# WHAT YOU ARE ASKED TO DO:
All lines that hold the string "this" should be copied. Find them in the listing below.
——————————
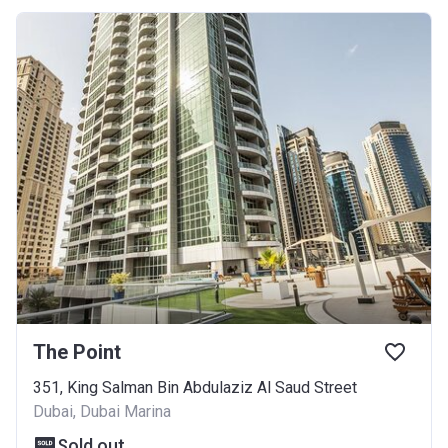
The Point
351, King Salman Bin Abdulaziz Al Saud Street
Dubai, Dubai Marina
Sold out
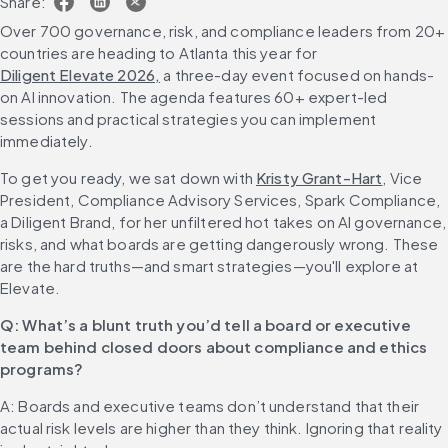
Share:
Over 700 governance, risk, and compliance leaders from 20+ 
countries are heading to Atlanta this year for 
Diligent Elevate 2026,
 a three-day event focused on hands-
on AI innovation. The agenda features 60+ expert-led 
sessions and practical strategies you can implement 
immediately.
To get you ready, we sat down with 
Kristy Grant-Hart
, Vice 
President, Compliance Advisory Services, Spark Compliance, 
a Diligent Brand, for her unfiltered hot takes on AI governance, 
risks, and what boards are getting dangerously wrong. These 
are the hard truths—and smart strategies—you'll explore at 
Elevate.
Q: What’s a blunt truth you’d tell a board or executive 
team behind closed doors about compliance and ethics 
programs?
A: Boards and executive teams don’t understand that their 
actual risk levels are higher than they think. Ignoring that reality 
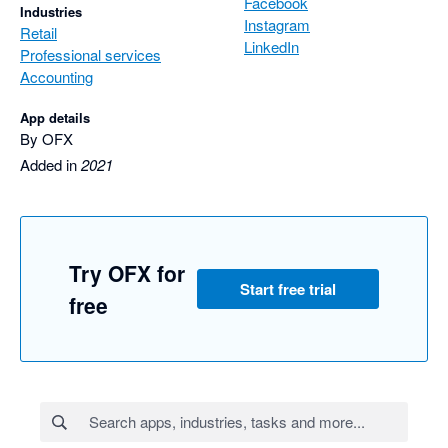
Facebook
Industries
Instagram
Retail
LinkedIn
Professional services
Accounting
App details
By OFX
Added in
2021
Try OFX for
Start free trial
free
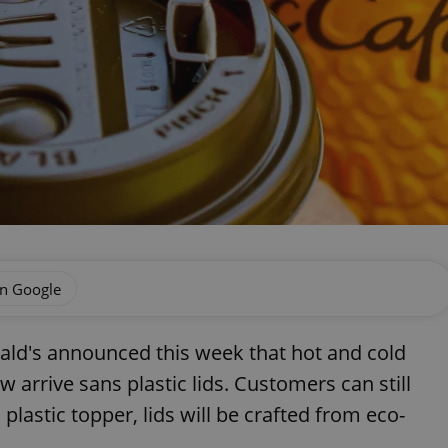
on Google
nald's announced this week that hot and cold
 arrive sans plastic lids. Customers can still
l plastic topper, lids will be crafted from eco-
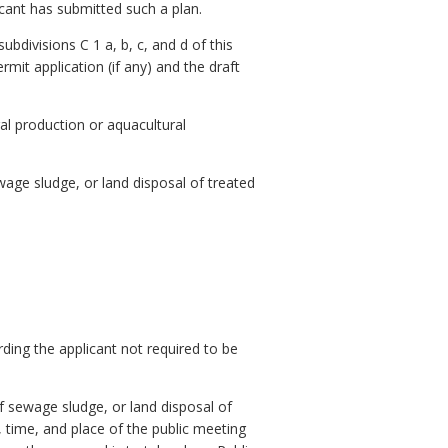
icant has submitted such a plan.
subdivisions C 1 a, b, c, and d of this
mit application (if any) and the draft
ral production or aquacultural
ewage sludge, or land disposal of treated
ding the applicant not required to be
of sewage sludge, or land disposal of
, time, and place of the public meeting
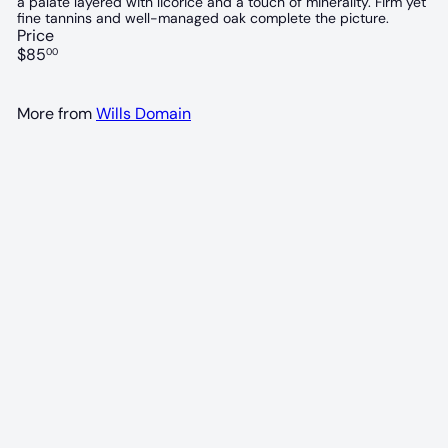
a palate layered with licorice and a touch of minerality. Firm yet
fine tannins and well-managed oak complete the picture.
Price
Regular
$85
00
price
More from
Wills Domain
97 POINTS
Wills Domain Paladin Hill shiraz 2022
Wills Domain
——————————
# RESULT:
countries are heading to Atlanta this year for 
nald's announced this week that hot and cold
subdivisions C 1 a, b, c, and d of this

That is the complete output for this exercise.